From the entries that follow, pick out all lines holding "Portugal".

[Saved entries]

-.-.-

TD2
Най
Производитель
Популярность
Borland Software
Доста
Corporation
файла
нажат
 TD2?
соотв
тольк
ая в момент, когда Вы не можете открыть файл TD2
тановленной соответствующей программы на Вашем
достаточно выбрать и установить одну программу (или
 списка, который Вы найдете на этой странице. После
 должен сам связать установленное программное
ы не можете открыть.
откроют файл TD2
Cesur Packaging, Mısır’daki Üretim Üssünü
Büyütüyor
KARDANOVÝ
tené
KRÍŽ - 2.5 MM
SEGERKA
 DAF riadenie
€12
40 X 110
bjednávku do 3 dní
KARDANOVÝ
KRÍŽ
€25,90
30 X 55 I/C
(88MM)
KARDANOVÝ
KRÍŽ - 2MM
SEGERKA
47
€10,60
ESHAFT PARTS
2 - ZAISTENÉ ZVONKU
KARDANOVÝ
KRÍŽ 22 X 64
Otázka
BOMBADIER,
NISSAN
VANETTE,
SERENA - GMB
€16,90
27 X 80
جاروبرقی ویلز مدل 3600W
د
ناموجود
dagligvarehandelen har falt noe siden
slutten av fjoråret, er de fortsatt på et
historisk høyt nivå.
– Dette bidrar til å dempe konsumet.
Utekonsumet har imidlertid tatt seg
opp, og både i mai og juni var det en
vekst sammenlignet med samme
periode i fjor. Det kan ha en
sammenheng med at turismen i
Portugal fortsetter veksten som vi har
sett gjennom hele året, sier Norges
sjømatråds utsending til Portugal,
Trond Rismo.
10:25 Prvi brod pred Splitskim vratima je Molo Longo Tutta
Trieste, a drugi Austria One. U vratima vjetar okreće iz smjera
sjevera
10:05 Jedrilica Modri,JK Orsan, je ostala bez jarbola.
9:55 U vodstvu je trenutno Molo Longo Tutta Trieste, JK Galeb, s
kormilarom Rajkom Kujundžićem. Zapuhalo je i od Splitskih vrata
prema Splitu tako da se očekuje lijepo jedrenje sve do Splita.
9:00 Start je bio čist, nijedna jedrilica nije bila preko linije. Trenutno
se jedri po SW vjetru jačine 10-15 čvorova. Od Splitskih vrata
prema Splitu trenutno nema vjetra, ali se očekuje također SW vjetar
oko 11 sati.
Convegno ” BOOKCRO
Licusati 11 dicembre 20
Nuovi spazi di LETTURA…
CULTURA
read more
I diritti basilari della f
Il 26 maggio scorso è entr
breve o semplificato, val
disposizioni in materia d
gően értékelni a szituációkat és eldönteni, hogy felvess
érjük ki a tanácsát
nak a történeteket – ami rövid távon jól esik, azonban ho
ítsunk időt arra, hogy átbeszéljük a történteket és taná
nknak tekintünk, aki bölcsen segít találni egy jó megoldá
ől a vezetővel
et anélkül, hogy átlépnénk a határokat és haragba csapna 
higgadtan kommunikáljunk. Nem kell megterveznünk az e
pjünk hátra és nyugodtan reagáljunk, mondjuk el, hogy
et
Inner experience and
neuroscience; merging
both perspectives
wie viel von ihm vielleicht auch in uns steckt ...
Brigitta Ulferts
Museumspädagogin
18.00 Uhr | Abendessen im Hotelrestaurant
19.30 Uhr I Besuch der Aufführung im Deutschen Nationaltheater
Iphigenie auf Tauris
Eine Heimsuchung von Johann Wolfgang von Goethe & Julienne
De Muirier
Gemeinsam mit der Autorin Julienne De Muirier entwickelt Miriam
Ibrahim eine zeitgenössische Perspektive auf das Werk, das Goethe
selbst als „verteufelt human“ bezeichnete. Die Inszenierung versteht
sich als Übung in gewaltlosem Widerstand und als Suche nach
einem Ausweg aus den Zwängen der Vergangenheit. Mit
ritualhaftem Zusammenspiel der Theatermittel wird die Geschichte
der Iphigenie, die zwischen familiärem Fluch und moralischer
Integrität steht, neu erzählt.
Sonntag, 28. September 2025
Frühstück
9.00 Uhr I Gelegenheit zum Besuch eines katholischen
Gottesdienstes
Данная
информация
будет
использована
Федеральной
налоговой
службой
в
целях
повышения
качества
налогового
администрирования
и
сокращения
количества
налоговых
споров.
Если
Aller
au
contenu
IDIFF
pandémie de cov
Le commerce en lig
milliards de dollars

-.-.-

TASK RESPONSE:
Portugal fortsetter veksten som vi har
sjømatråds utsending til Portugal,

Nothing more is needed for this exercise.